■ Requirement 1:
In the article on delayed teacher salaries, what year did the government start the grant-in-aid system in aided colleges?
■ Requirement 2:
Summarize the article on delayed teacher salaries in two sentences.
■ Requirement 3:
Reproduce the portion of the article on delayed teacher salaries between "Sources at the" and "and National College.", inclusive.

■ Selected excerpt:

The aided-post teachers waited for more than two months to draw their salaries for October. They got October and November salaries only in December.

Sources at the Bangalore University College Teachers’ Association (BUCTA) told DNA that the delay in disbursing salaries of aided-post teachers had become a regular phenomenon.

BUCTA members said that the teachers had to wait at least till the middle of every month for their salaries.

Moreover, they cannot approach the management of their respective colleges, as they draw salaries from the department of higher education, Karnataka, as part of grant-in-aid system started by the government in various aided colleges in 1975.

However, the teachers in aided colleges who draw their salaries from the management get paid on time.

Some of the well-known aided colleges in Bangalore are Mount Carmel College, Christ University, Vijaya College, Jyoti Nivas College, and National College.

“There is no certainty about when will we get our salary. We are forced to wait till middle of the month. This time we waited till almost the end of December to get October and November salaries,” said a teacher.

■ Raw data:

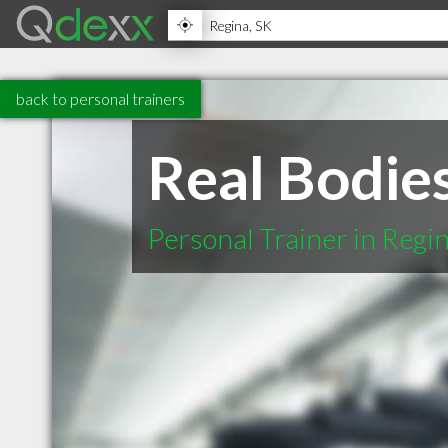
back to personal trainers
Real Bodies
Personal Trainer in Regi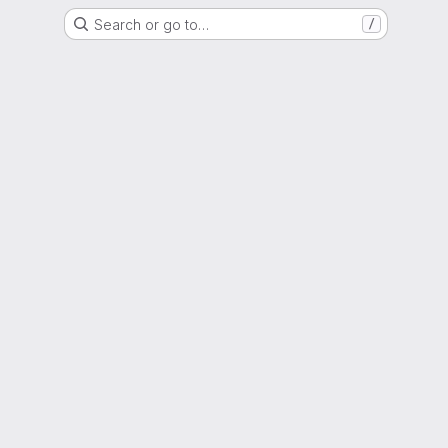
Search or go to…
/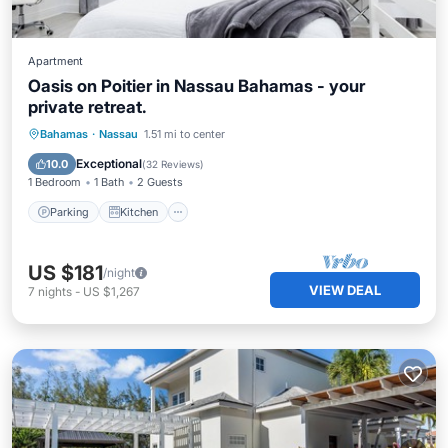
Apartment
Oasis on Poitier in Nassau Bahamas - your
private retreat.
Parking
Kitchen
Air Conditioner
Bahamas
·
Nassau
1.51 mi to center
Internet
Exceptional
10.0
(
32 Reviews
)
1 Bedroom
1 Bath
2 Guests
Parking
Kitchen
US $181
/night
VIEW DEAL
7
nights
-
US $1,267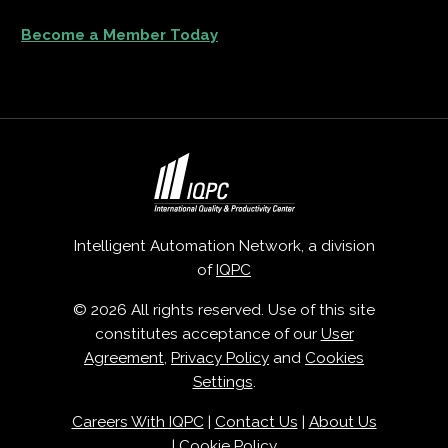
Become a Member Today
Intelligent Automation Network, a division
of
IQPC
© 2026 All rights reserved. Use of this site
constitutes acceptance of our
User
Agreement
,
Privacy Policy
and
Cookies
Settings
.
Careers With IQPC
|
Contact Us
|
About Us
|
Cookie Policy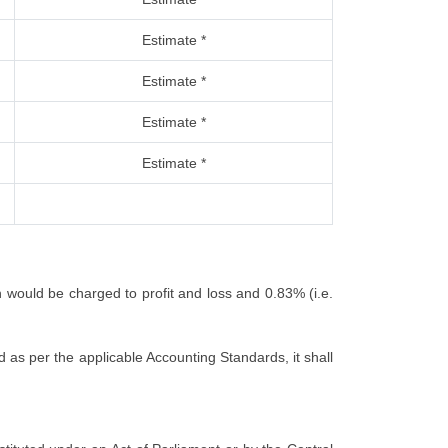
Estimate *
Estimate *
Estimate *
Estimate *
h would be charged to profit and loss and 0.83% (i.e.
 as per the applicable Accounting Standards, it shall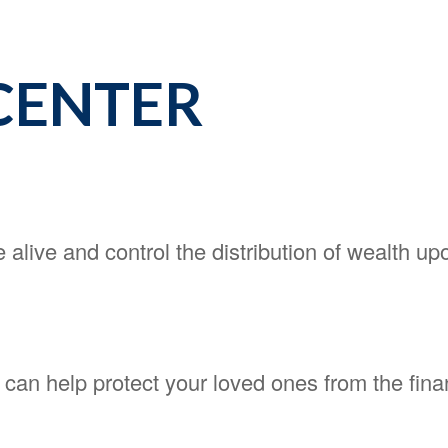
CENTER
 alive and control the distribution of wealth up
y can help protect your loved ones from the fi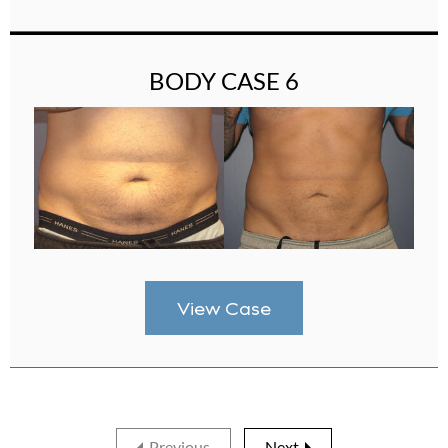
BODY CASE 6
View Case
Previous
Next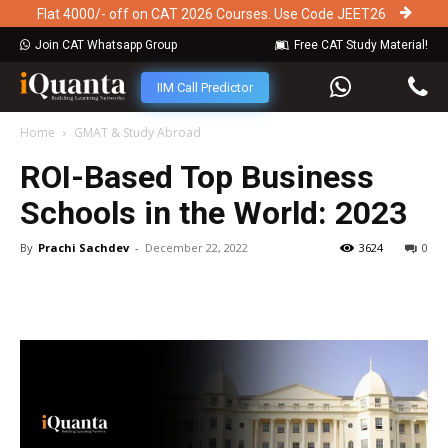
Flat 4000/- off on CAT 2026 Courses. Use Code JEET26
Join CAT Whatsapp Group
Free CAT Study Material!
IIM Call Predictor
Home
GMAT & Study Abroad
ROI-Based Top Business
Schools in the World: 2023
By
Prachi Sachdev
-
December 22, 2022
3624
0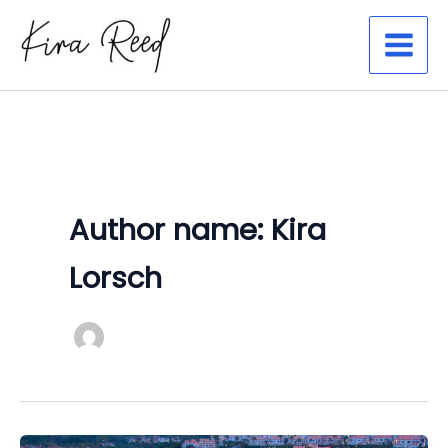
Skip
to
content
Author name: Kira
Lorsch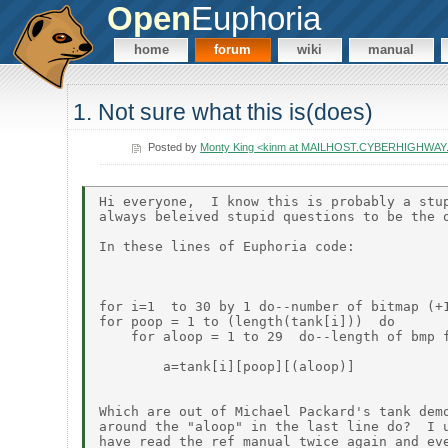
Open
Euphoria
home
forum
wiki
manual
1. Not sure what this is(does)
Posted by
Monty King <kinm at MAILHOST.CYBERHIGHWAY
Hi everyone,  I know this is probably a stup
always beleived stupid questions to be the o
In these lines of Euphoria code:

for i=1  to 30 by 1 do--number of bitmap (+1
for poop = 1 to (length(tank[i]))  do

    for aloop = 1 to 29  do--length of bmp f
        a=tank[i][poop][(aloop)]

Which are out of Michael Packard's tank demo
around the "aloop" in the last line do?  I u
have read the ref manual twice again and eve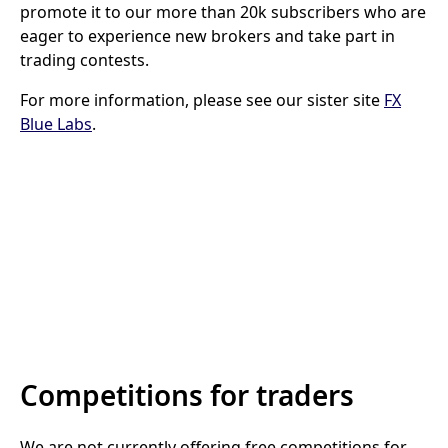
promote it to our more than 20k subscribers who are
eager to experience new brokers and take part in
trading contests.
For more information, please see our sister site
FX
Blue Labs
.
Competitions for traders
We are not currently offering free competitions for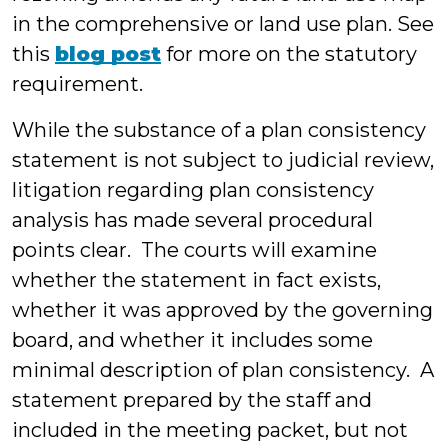
in the comprehensive or land use plan. See
this
blog post
for more on the statutory
requirement.
While the substance of a plan consistency
statement is not subject to judicial review,
litigation regarding plan consistency
analysis has made several procedural
points clear. The courts will examine
whether the statement in fact exists,
whether it was approved by the governing
board, and whether it includes some
minimal description of plan consistency. A
statement prepared by the staff and
included in the meeting packet, but not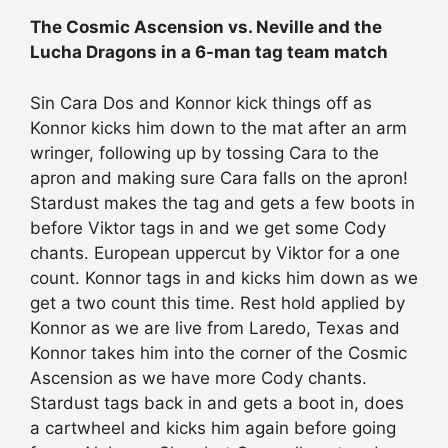
The Cosmic Ascension vs. Neville and the
Lucha Dragons in a 6-man tag team match
Sin Cara Dos and Konnor kick things off as
Konnor kicks him down to the mat after an arm
wringer, following up by tossing Cara to the
apron and making sure Cara falls on the apron!
Stardust makes the tag and gets a few boots in
before Viktor tags in and we get some Cody
chants. European uppercut by Viktor for a one
count. Konnor tags in and kicks him down as we
get a two count this time. Rest hold applied by
Konnor as we are live from Laredo, Texas and
Konnor takes him into the corner of the Cosmic
Ascension as we have more Cody chants.
Stardust tags back in and gets a boot in, does
a cartwheel and kicks him again before going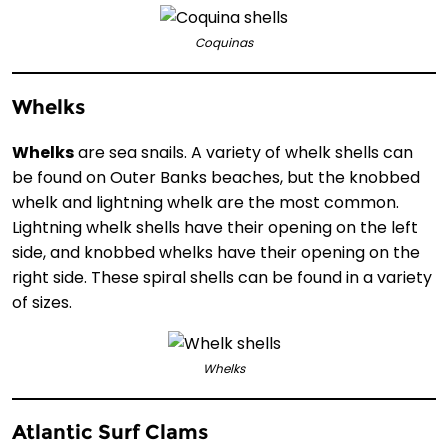
Coquinas
Whelks
Whelks
are sea snails. A variety of whelk shells can
be found on Outer Banks beaches, but the knobbed
whelk and lightning whelk are the most common.
Lightning whelk shells have their opening on the left
side, and knobbed whelks have their opening on the
right side. These spiral shells can be found in a variety
of sizes.
Whelks
Atlantic Surf Clams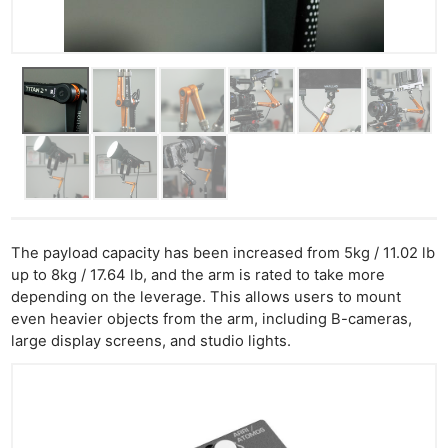
The payload capacity has been increased from 5kg / 11.02 lb
up to 8kg / 17.64 lb, and the arm is rated to take more
depending on the leverage. This allows users to mount
even heavier objects from the arm, including B-cameras,
large display screens, and studio lights.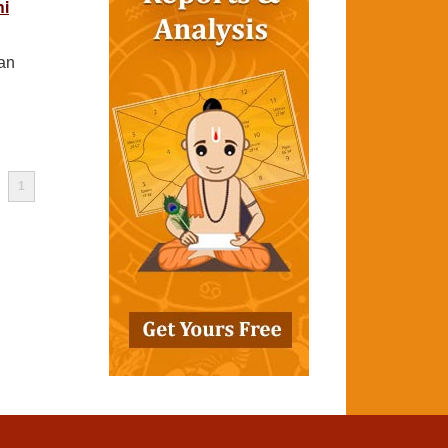
hi
man
1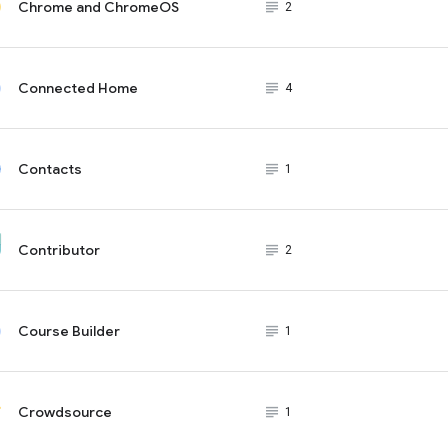
Chrome and ChromeOS
subject_black
2
Connected Home
subject_black
4
Contacts
subject_black
1
Contributor
subject_black
2
Course Builder
subject_black
1
Crowdsource
subject_black
1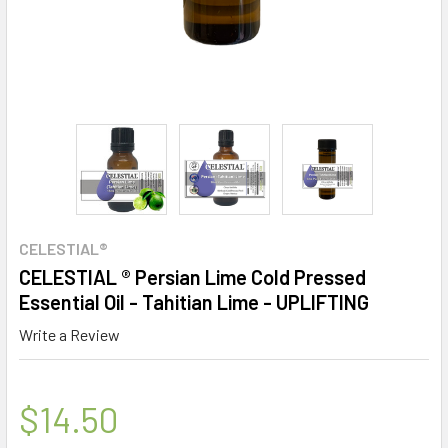
CELESTIAL®
CELESTIAL ® Persian Lime Cold Pressed
Essential Oil - Tahitian Lime - UPLIFTING
Write a Review
$14.50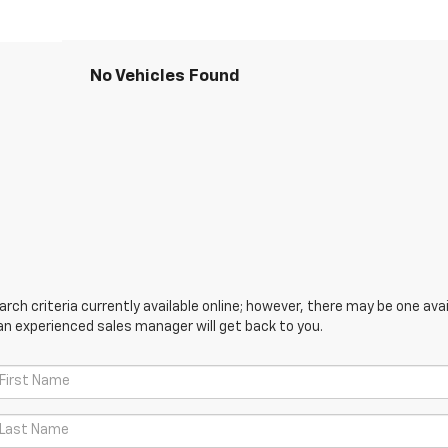
No Vehicles Found
ch criteria currently available online; however, there may be one avail
an experienced sales manager will get back to you.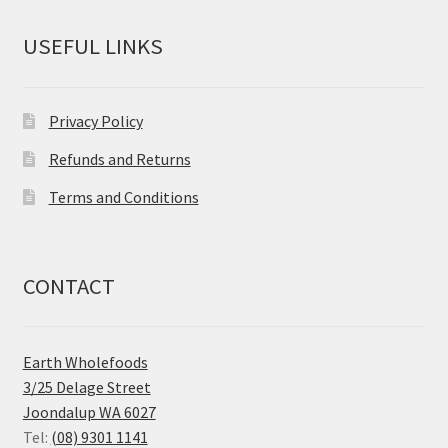
USEFUL LINKS
Privacy Policy
Refunds and Returns
Terms and Conditions
CONTACT
Earth Wholefoods
3/25 Delage Street
Joondalup WA 6027
Tel:
(08) 9301 1141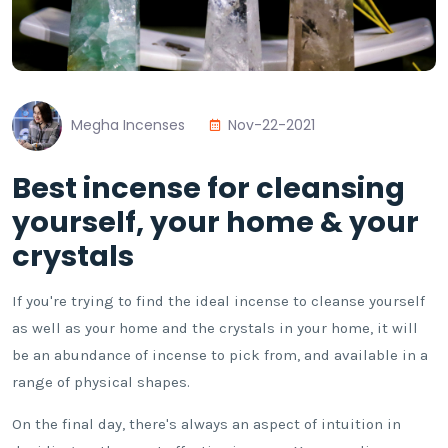
Megha Incenses
Nov-22-2021
Best incense for cleansing
yourself, your home & your
crystals
If you're trying to find the ideal incense to cleanse yourself
as well as your home and the crystals in your home, it will
be an abundance of incense to pick from, and available in a
range of physical shapes.
On the final day, there's always an aspect of intuition in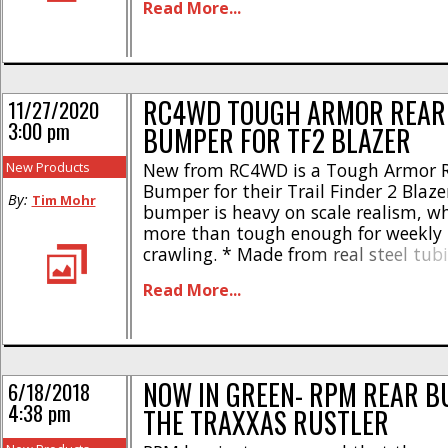
Read More...
powder-coated finish * Hand welded 
realism * Weight- 4.28oz * Length- 8
1.88″ * [...]
RC4WD TOUGH ARMOR REAR
11/27/2020
3:00 pm
BUMPER FOR TF2 BLAZER
New Products
New from RC4WD is a Tough Armor 
Bumper for their Trail Finder 2 Blaze
By:
Tim Mohr
bumper is heavy on scale realism, wh
more than tough enough for weekly 
crawling. * Made from real steel tu
welded for increased realism * Toug
Read More...
powder-coated finish * Weight- 204 
Length- 8.66″ The RC4WD Tough Arm
[...]
NOW IN GREEN- RPM REAR B
6/18/2018
4:38 pm
THE TRAXXAS RUSTLER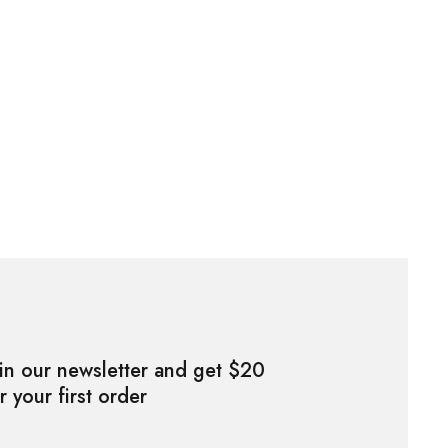
in our newsletter and get $20
r your first order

■ Final answer 1:
1975

■ Final answer 2:
Aided-post teachers, who are paid by Karnataka's department of higher education under the grant-in-aid system, regularly wait until at least the middle of the month for their salaries and received October and November pay only in December. They cannot turn to their college managements for help, while teachers in aided colleges paid directly by the management get their salaries on time.

■ Final answer 3:
Sources at the Bangalore University College Teachers’ Association (BUCTA) told DNA that the delay in disbursing salaries of aided-post teachers had become a regular phenomenon.

BUCTA members said that the teachers had to wait at least till the middle of every month for their salaries.

Moreover, they cannot approach the management of their respective colleges, as they draw salaries from the department of higher education, Karnataka, as part of grant-in-aid system started by the government in various aided colleges in 1975.

However, the teachers in aided colleges who draw their salaries from the management get paid on time.

Some of the well-known aided colleges in Bangalore are Mount Carmel College, Christ University, Vijaya College, Jyoti Nivas College, and National College.